一縷の望みは、ヴァリが決闘の立会人として現れるのではないかということだった。初めて彼と会った時のように。
だが、約束の時間、約束の場所に現れたのは、全くの別人だった。バートラムは失望を隠そうともせず、気のない様子で決闘相手を見る。
いきり立った相手のつたない剣裁きなど、気晴らしにもならなかった。
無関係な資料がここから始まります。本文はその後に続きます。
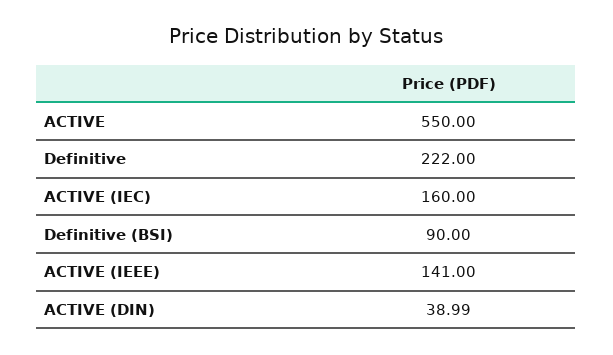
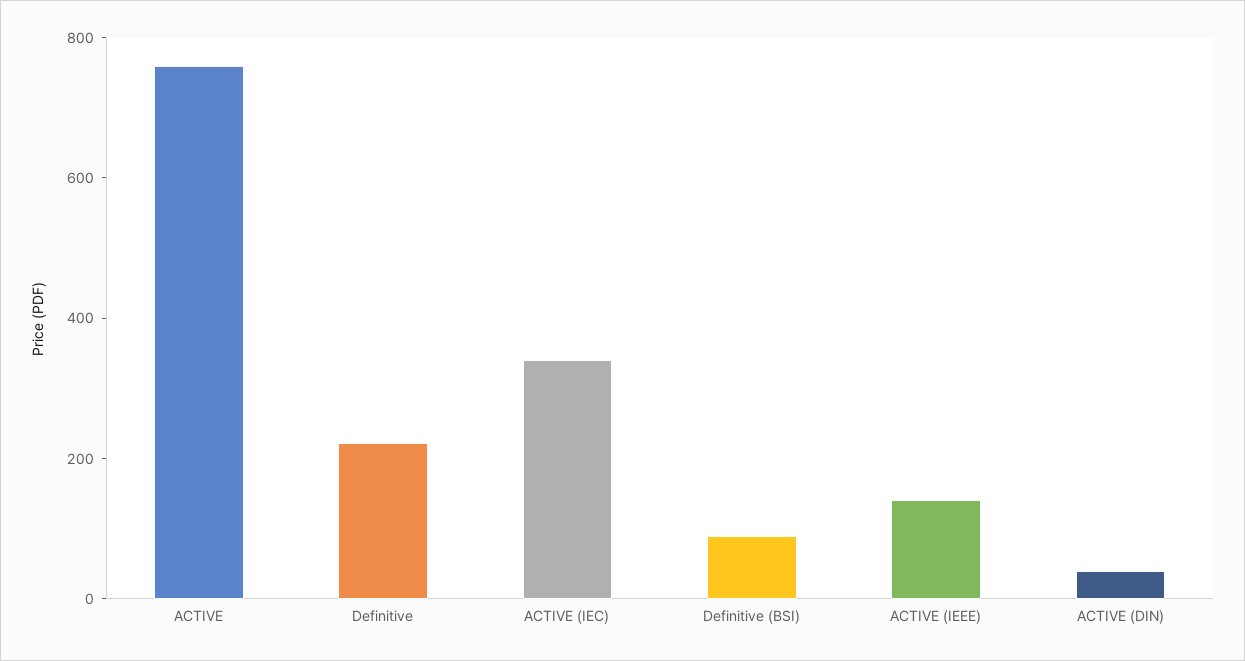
ACTIVE: 550 -> 750
ACTIVE (IEC): 160 -> 350

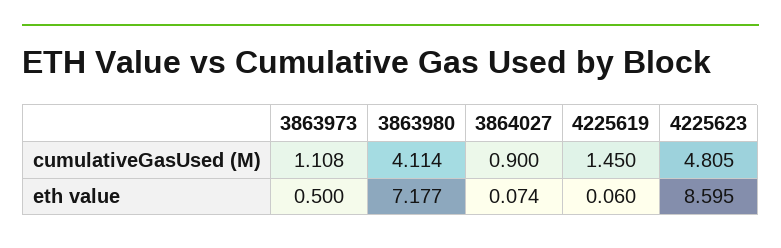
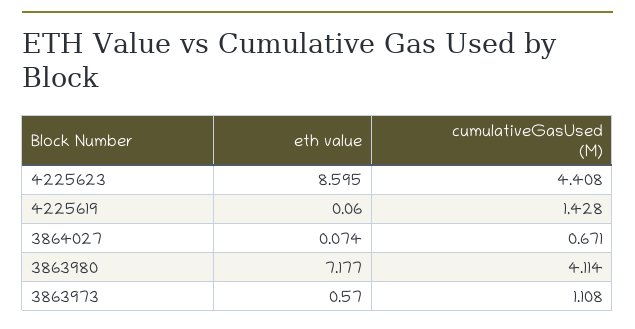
3864027, cumulativeGasUsed (M): 0.9 -> 0.671
4225619, cumulativeGasUsed (M): 1.45 -> 1.428
4225623, cumulativeGasUsed (M): 4.805 -> 4.408
3863973, eth value: 0.5 -> 0.57

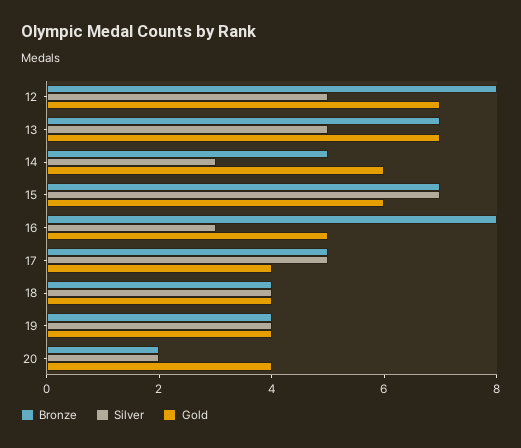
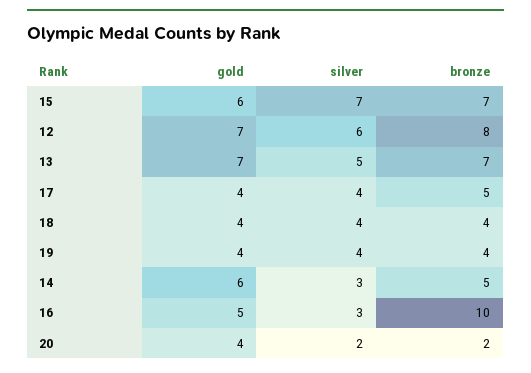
Silver, 12: 5 -> 6
Bronze, 16: 8 -> 10
Silver, 17: 5 -> 4

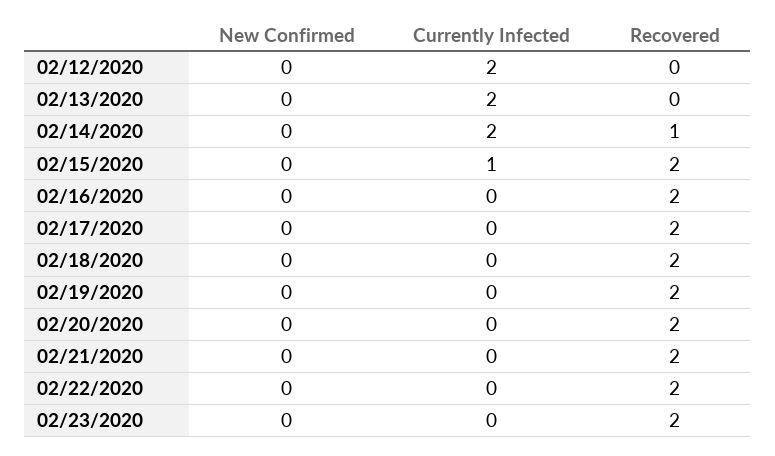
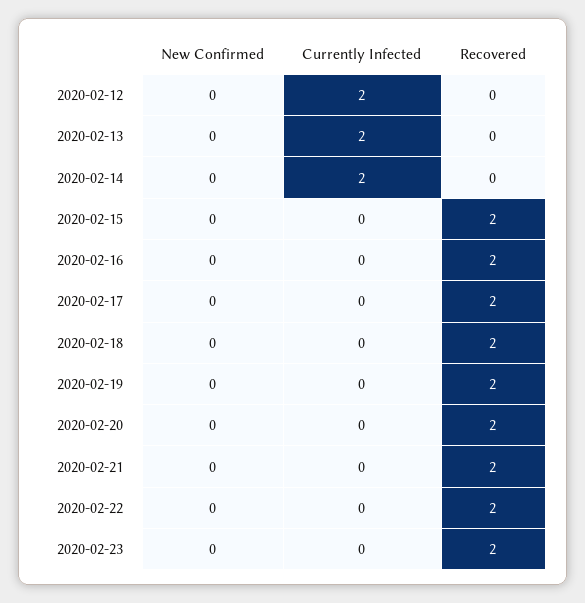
Recovered, 02/14/2020: 1 -> 0
Currently Infected, 02/15/2020: 1 -> 0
ヴァリの足下にも及ばない相手に、バートラムはため息をつく。
何の高揚感も満足も得られぬまま、バートラムは相手を翻弄し、地面に転がして、さっさと剣を納めた。
止めを刺せと喚く相手に冷めた視線を向け、他を当たってくれと一蹴する。
ただ、ヴァリに会いたかった。会って謝罪したかった。また友人として戻ってきてくれるなら、魂を差しだしても良いとさえ思うほどに。
だが、ヴァリは戻ってこなかった。
憔悴しきった様子の主を見て、召使い達もさすがにただ事ではないと悟る。いくら癇癪持ちの荒くれ者でも、長年仕えてきた相手だ。いつもの調子を取り戻してもらおうと、あれこれ手を尽くす。だが、バートラムは力なく手を振って彼ら退けると、部屋にこもりきりになるのだった。
ある日、バートラムは、良い天気ですからと強引に馬に乗せられ、領地を見て回ることになる。活気に溢れた市場、田畑で汗を流す領民達。皆、バートラムが姿を現すと仕事の手を休め、頭を下げた。心此処にあらずといった様子で、バートラムは人々の暮らしを眺める。
着飾った者、ぼろをまとった者。太った者、痩せた者。若い者、年取った者。人々の群に混じる獣達。飼われるもの、売られるもの、自由を謳歌するもの。これほど雑多な集まりを見るのは初めてだった。バートラムは、いつしか目の前の光景に引きつけられる。
『次はか弱く守られる立場から、世の中を見上げてみてはいかがですか?』
彼らが見上げる世の中は、どのような姿をしているのだろう。バートラムは、ぼんやりと考えた。